= Records shown =
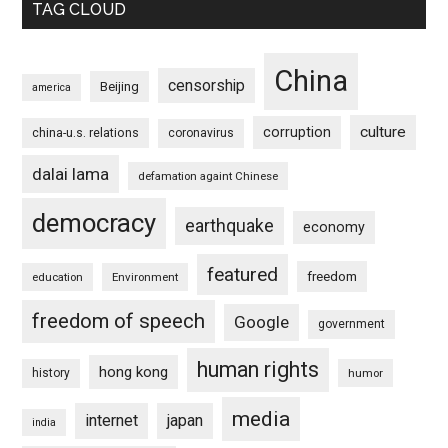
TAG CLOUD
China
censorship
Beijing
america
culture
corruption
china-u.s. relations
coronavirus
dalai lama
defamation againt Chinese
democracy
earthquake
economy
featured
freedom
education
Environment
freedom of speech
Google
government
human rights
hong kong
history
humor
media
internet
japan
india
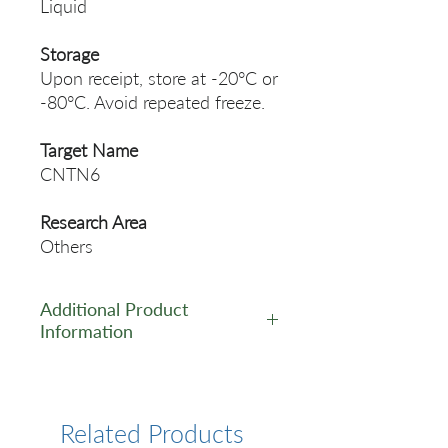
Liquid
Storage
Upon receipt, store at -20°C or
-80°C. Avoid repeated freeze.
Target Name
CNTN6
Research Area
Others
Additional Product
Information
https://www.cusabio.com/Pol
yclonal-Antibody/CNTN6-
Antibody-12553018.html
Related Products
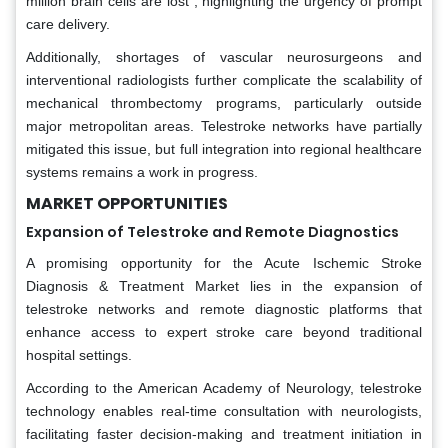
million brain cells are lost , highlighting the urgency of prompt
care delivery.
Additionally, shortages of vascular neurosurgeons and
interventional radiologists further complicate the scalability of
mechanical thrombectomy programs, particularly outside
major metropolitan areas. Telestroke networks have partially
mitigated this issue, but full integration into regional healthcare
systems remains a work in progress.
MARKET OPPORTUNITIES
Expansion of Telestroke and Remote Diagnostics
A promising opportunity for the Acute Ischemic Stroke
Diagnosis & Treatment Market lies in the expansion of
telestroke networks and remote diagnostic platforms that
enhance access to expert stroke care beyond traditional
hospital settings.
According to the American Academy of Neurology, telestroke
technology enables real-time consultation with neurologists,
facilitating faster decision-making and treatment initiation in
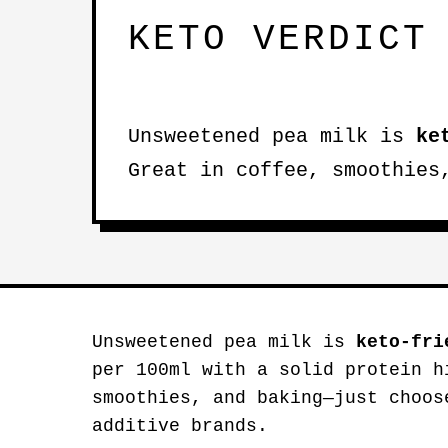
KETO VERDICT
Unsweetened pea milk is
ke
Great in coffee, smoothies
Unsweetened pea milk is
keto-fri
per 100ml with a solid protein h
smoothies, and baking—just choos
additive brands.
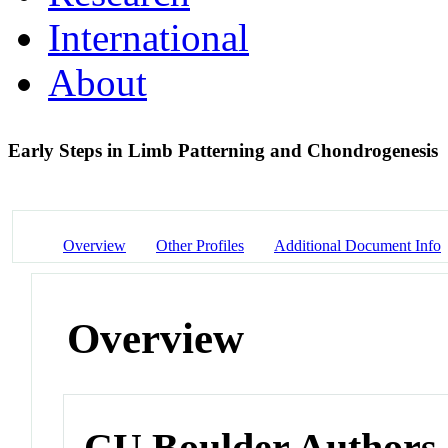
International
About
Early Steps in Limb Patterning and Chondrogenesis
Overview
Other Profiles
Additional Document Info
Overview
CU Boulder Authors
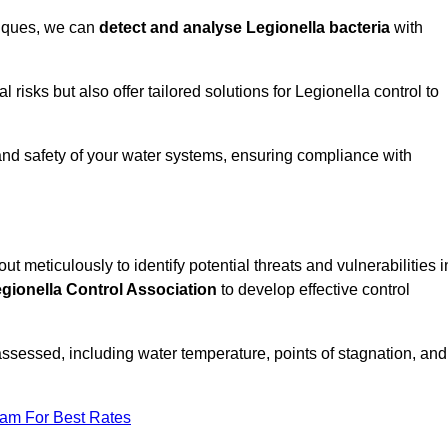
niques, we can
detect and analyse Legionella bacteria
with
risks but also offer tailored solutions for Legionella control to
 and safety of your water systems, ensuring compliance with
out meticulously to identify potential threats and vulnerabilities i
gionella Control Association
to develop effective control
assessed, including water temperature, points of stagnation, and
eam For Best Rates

= Required action =
Scan the data above for the word "networks", then copy every line that holds it.

= Task solution =
major metropolitan areas. Telestroke networks have partially
telestroke networks and remote diagnostic platforms that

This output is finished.